This was bad enough. The treaty basically deprived Turkey of its independence and put millions of its people under foreign domination, but it gets worse. Greece didn’t like its share of the booty, because they didn’t get Constantinople or Trebizond back, and their cut wouldn’t fulfill the dream of the Megali Idea. So, after General Mustafa Kemal, in the immortal words of author Ben Thompson, “told the West to go fuck a donkey” where the Treaty of Sèvres was concerned, the Greeks invaded Turkey to get more land.

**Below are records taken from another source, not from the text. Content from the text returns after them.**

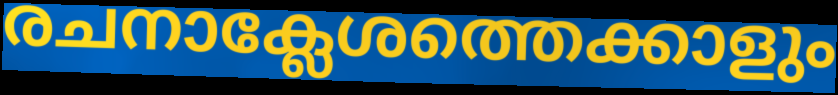
രചനാക്ലേശത്തെക്കാളും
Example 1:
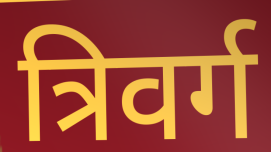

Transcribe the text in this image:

त्रिवर्ग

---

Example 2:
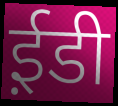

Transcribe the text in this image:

ई़डी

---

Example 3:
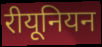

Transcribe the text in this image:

रीयूनियन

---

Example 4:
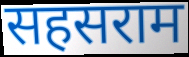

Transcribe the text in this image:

सहसराम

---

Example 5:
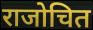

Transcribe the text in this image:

राजोचित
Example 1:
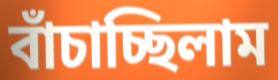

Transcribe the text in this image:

বাঁচাচ্ছিলাম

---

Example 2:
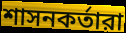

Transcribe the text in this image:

শাসনকর্তারা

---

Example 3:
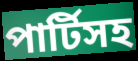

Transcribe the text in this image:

পার্টিসহ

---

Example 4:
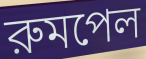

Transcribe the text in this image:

রুমপেল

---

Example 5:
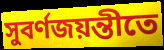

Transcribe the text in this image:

সুবর্ণজয়ন্তীতে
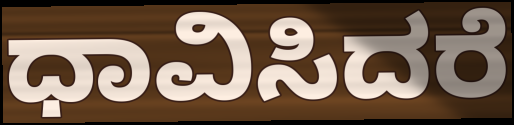
ಧಾವಿಸಿದರೆ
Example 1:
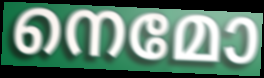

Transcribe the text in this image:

നെമോ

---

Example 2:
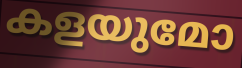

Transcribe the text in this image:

കളയുമോ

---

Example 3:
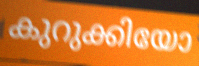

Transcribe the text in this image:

കുറുക്കിയോ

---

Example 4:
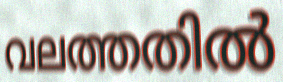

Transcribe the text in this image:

വലത്തതിൽ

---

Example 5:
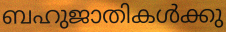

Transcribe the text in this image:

ബഹുജാതികൾക്കു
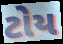
ટોય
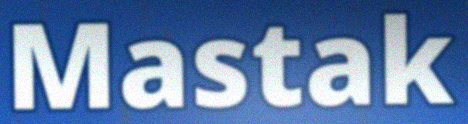
Mastak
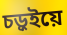
চড়ুইয়ে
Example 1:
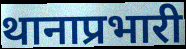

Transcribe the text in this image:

थानाप्रभारी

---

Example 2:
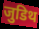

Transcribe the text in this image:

जुडिथ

The Turkish people rallied around Kemal, and over the next three years proceeded to drive out the Italians, French, Greeks and Armenians who had all invaded their country, not to mention the worthless Sultan. The Ottoman Empire duly became the Republic of Turkey.

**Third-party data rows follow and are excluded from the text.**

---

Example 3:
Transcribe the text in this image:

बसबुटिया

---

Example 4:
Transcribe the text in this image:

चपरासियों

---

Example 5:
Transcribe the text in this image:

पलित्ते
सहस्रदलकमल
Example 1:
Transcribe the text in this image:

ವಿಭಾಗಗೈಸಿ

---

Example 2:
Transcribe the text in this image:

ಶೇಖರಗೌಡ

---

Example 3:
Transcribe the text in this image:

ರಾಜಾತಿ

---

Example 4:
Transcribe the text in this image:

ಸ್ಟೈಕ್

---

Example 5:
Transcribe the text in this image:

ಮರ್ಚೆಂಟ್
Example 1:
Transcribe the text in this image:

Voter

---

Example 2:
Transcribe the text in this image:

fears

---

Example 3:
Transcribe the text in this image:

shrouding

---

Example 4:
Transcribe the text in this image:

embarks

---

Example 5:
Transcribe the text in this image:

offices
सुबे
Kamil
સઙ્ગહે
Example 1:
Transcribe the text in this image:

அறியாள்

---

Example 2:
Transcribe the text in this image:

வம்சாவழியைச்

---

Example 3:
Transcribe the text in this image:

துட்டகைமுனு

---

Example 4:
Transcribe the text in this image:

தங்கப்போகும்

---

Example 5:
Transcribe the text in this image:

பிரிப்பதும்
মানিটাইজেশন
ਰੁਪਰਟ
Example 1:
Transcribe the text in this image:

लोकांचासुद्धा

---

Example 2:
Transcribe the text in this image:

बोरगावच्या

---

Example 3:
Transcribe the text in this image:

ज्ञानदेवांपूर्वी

Rather than have Kemal cross into Europe and dictate the terms of peace at the Acropolis, the British stepped in after the Greeks were driven out of Asia Minor and invited the Turkish government to new negotiations. The Treaty of Sèvres was torn up. Turkey became the only defeated nation of World War I allowed to negotiate fairly with the Allies at the end of the war. Not coincidentally, they also became the only defeated nation of World War I who didn’t join the Axis in World War II. MareşalKemal (he got promoted after the war) received the surname Ataturk (Father of the Turks) from a grateful country, and so respected as a world leader that the U.N. honored him 43 years after his death, on what would have been his 100th birthday.